[RFC] Potential deadlock with PM and vmstat

From: Justin Chen
Date: Thu Nov 03 2016 - 18:36:00 EST


Hello,

I am experiencing a deadlock in my system when looping through the PM
sequence. The system locks up when trying to bring nonboot cpus down
(hot plugging cpus) with vmstat enabled. The issue is the
cpu_hotplug.lock.

In kernel/cpu.c:_cpu_down(), we begin the cpu bring down. The deadlock
occurs when parking kthreads. This will lock up if the kthread we are
trying to park is waiting on the cpu_hotplug.lock, because this lock
is currently held by the boot cpu at cpu_hotplug_begin().

Here is the sequence that I am seeing(4.1 kernel):
CPU0 goes into the suspend sequence and drops into kernel/cpu.c:_cpu_down().
CPU0 calls cpu_hotplug_begin() and grabs the cpu_hotplug.lock.
CPU0 blocks at smpboot_park_threads(...) waiting for kthreads to be stopped.

CPU1 has a kthread started by vmstat at mm/vmstat.c:
vmstat_shepherd(). In get_online_cpus() the kthread tries to grab the
cpu_hotplug.lock and blocks. So the kthread cannot be parked.

If I am understanding this correctly, this deadlock may happen if
kthreads are parked with the cpu_hotplug.lock held. I haven't tested
this on the most recent kernel(4.9-rc3), but it seems like the
conditions for the deadlock still exist except called in a different
sequence.

If this seems like a valid issue, I will try to put together a patch
to address this issue. Suggestions welcome!

Thanks,
Justin

INFORMATION PROVIDED:
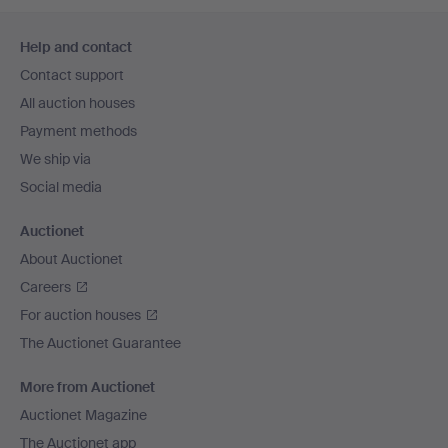
Footer
Help and contact
navigation
Contact support
All auction houses
Payment methods
We ship via
Social media
Auctionet
About Auctionet
Careers
For auction houses
The Auctionet Guarantee
More from Auctionet
Auctionet Magazine
The Auctionet app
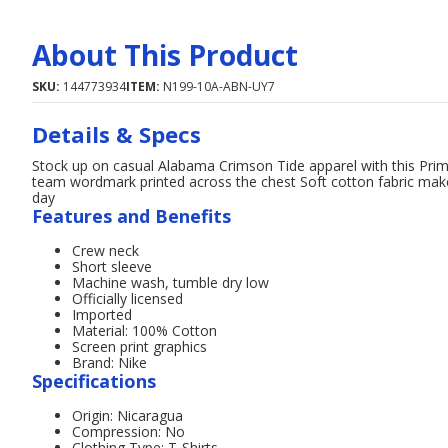
About This Product
SKU:
144773934
ITEM:
N199-10A-ABN-UY7
Details & Specs
Stock up on casual Alabama Crimson Tide apparel with this Prime
team wordmark printed across the chest Soft cotton fabric mak
day
Features and Benefits
Crew neck
Short sleeve
Machine wash, tumble dry low
Officially licensed
Imported
Material: 100% Cotton
Screen print graphics
Brand: Nike
Specifications
Origin: Nicaragua
Compression: No
Clothing Type: T-Shirts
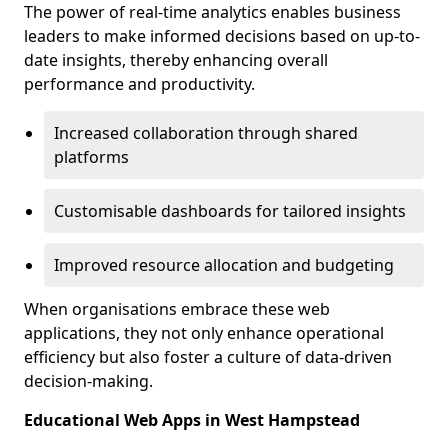
The power of real-time analytics enables business
leaders to make informed decisions based on up-to-
date insights, thereby enhancing overall
performance and productivity.
Increased collaboration through shared
platforms
Customisable dashboards for tailored insights
Improved resource allocation and budgeting
When organisations embrace these web
applications, they not only enhance operational
efficiency but also foster a culture of data-driven
decision-making.
Educational Web Apps in West Hampstead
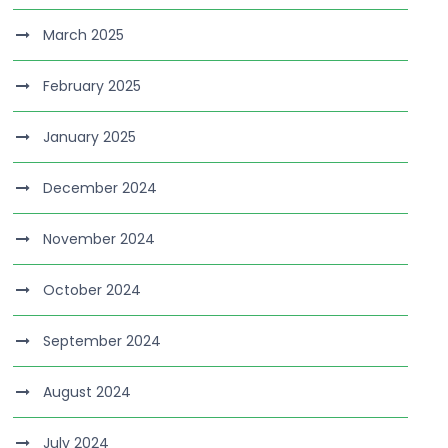
March 2025
February 2025
January 2025
December 2024
November 2024
October 2024
September 2024
August 2024
July 2024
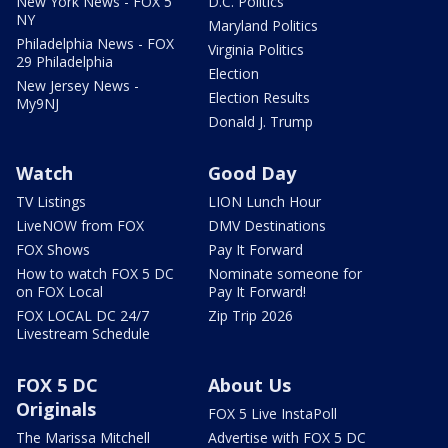
New York News - FOX 5
D.C. Politics
NY
Maryland Politics
Philadelphia News - FOX
Virginia Politics
29 Philadelphia
Election
New Jersey News -
Election Results
My9NJ
Donald J. Trump
Watch
Good Day
TV Listings
LION Lunch Hour
LiveNOW from FOX
DMV Destinations
FOX Shows
Pay It Forward
How to watch FOX 5 DC
Nominate someone for
on FOX Local
Pay It Forward!
FOX LOCAL DC 24/7
Zip Trip 2026
Livestream Schedule
FOX 5 DC
About Us
Originals
FOX 5 Live InstaPoll
The Marissa Mitchell
Advertise with FOX 5 DC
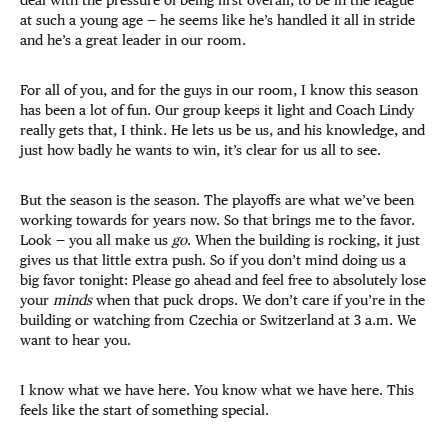
at such a young age —
he seems like he’s handled it all in stride
and he’s a great leader in our room.
For all of you, and for the guys in our room, I know this season
has been a lot of fun. Our group keeps it light and Coach Lindy
really gets that, I think. He lets us be us, and his knowledge, and
just how badly he wants to win, it’s clear for us all to see.
But the season is the season. The playoffs are what we’ve been
working towards for years now. So that brings me to the favor.
Look — you all make us
go
. When the building is rocking, it just
gives us that little extra push. So if you don’t mind doing us a
big favor tonight: Please go ahead and feel free to absolutely lose
your
minds
when that puck drops. We don’t care if you’re in the
building or watching from Czechia or Switzerland at 3 a.m. We
want to hear you.
I know what we have here. You know what we have here. This
feels like the start of something special.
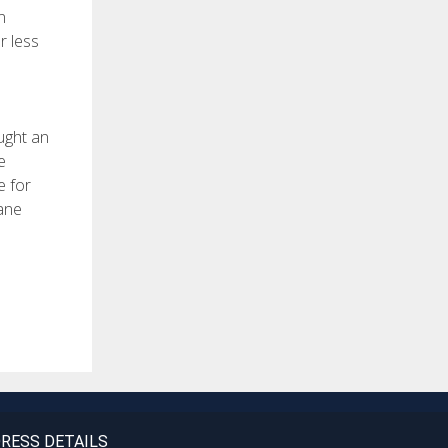
n
r less
ught an
e
e for
 ane
RESS DETAILS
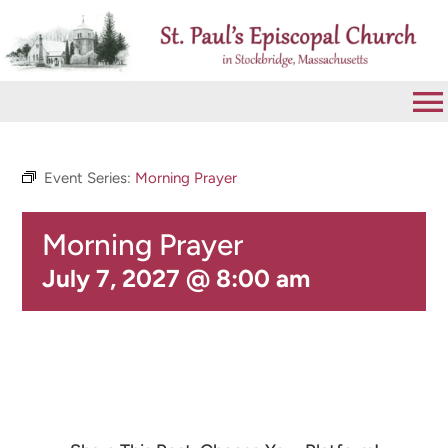
Skip
to
content
To
Na
VISIT
Event Series:
Morning Prayer
Morning Prayer
ABOUT
July 7, 2027 @ 8:00 am
WORSHIP
CALENDAR
GIVE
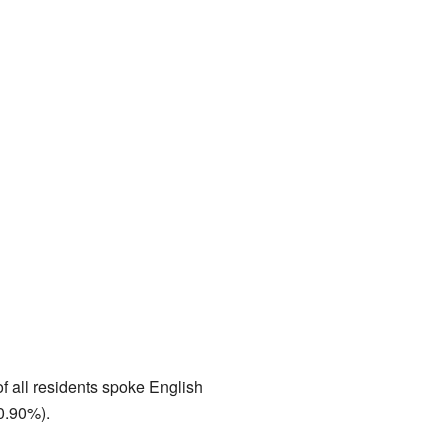
f all residents spoke English
0.90%).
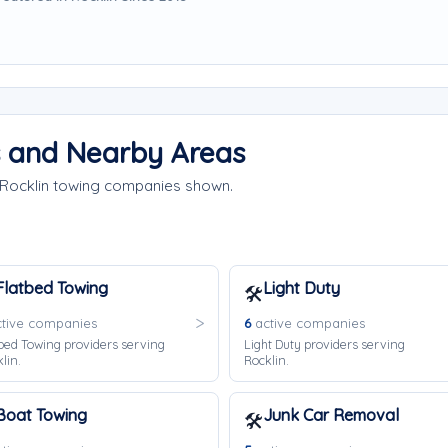
s and Nearby Areas
 Rocklin towing companies shown.
Flatbed Towing
Light Duty
🛠️
tive companies
6
active companies
bed Towing providers serving
Light Duty providers serving
lin.
Rocklin.
Boat Towing
Junk Car Removal
🛠️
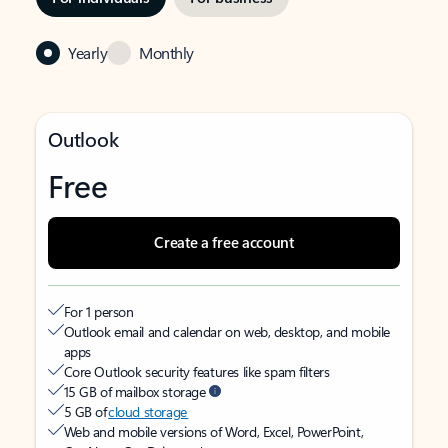
Yearly
Monthly
Outlook
Free
Create a free account
For 1 person
Outlook email and calendar on web, desktop, and mobile
apps
Core Outlook security features like spam filters
15 GB of mailbox storage
5 GB of
cloud storage
Web and mobile versions of Word, Excel, PowerPoint,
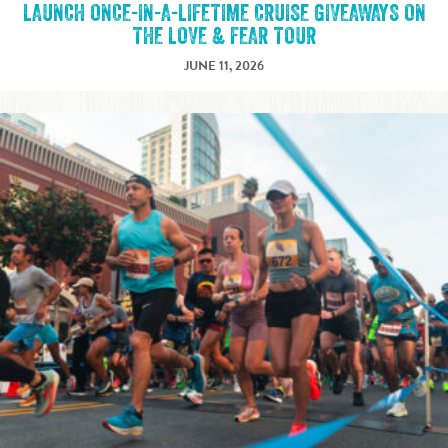
LAUNCH ONCE-IN-A-LIFETIME CRUISE GIVEAWAYS ON
THE LOVE & FEAR TOUR
JUNE 11, 2026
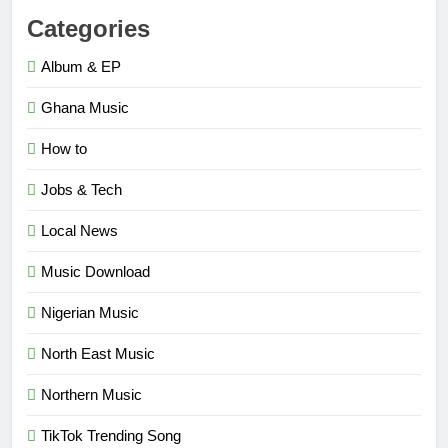
Categories
Album & EP
Ghana Music
How to
Jobs & Tech
Local News
Music Download
Nigerian Music
North East Music
Northern Music
TikTok Trending Song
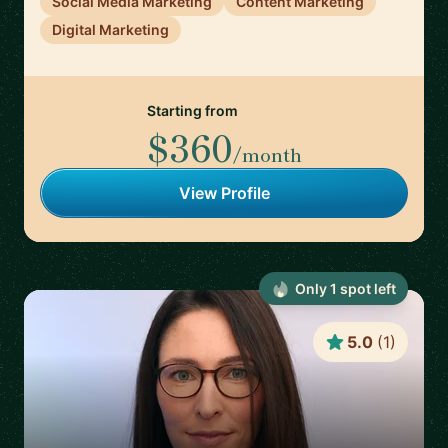
Social Media Marketing
Content Marketing
Digital Marketing
Starting from
$360
/month
View Profile
Only
1
spot
left
5.0
(
1
)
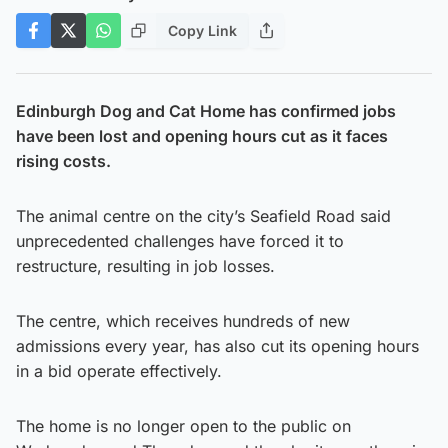
Copy Link
Edinburgh Dog and Cat Home has confirmed jobs
have been lost and opening hours cut as it faces
rising costs.
The animal centre on the city’s Seafield Road said
unprecedented challenges have forced it to
restructure, resulting in job losses.
The centre, which receives hundreds of new
admissions every year, has also cut its opening hours
in a bid operate effectively.
The home is no longer open to the public on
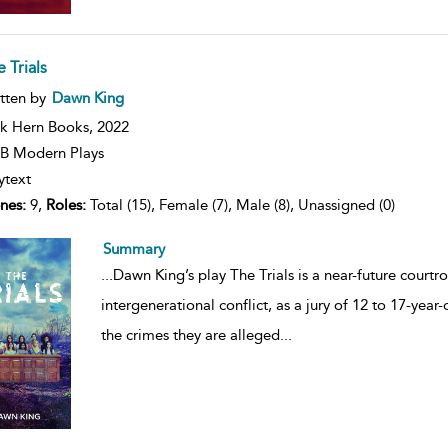
 Trials
ow
tten by
Dawn King
lt
ils
k Hern Books,
2022
B Modern Plays
ytext
nes:
9,
Roles:
Total (15), Female (7), Male (8), Unassigned (0)
Summary
...
Dawn King’s play The Trials is a near-future cour
intergenerational conflict, as a jury of 12 to 17-year
the crimes they are alleged
...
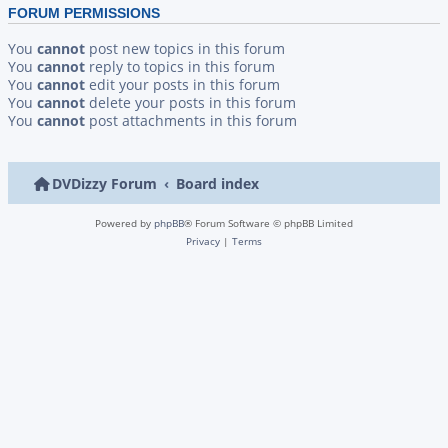
FORUM PERMISSIONS
You
cannot
post new topics in this forum
You
cannot
reply to topics in this forum
You
cannot
edit your posts in this forum
You
cannot
delete your posts in this forum
You
cannot
post attachments in this forum
DVDizzy Forum
Board index
Powered by
phpBB
® Forum Software © phpBB Limited
Privacy
|
Terms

TASK DETAILS: Rewrite the deadlock report between "In kernel/cpu.c:_cpu_down(), we" and "cpu at cpu_hotplug_begin().", inclusive, replacing "boot cpu" with "primary CPU". The entries play no part in this work.

SOLUTION:
In kernel/cpu.c:_cpu_down(), we begin the cpu bring down. The deadlock
occurs when parking kthreads. This will lock up if the kthread we are
trying to park is waiting on the cpu_hotplug.lock, because this lock
is currently held by the primary CPU at cpu_hotplug_begin().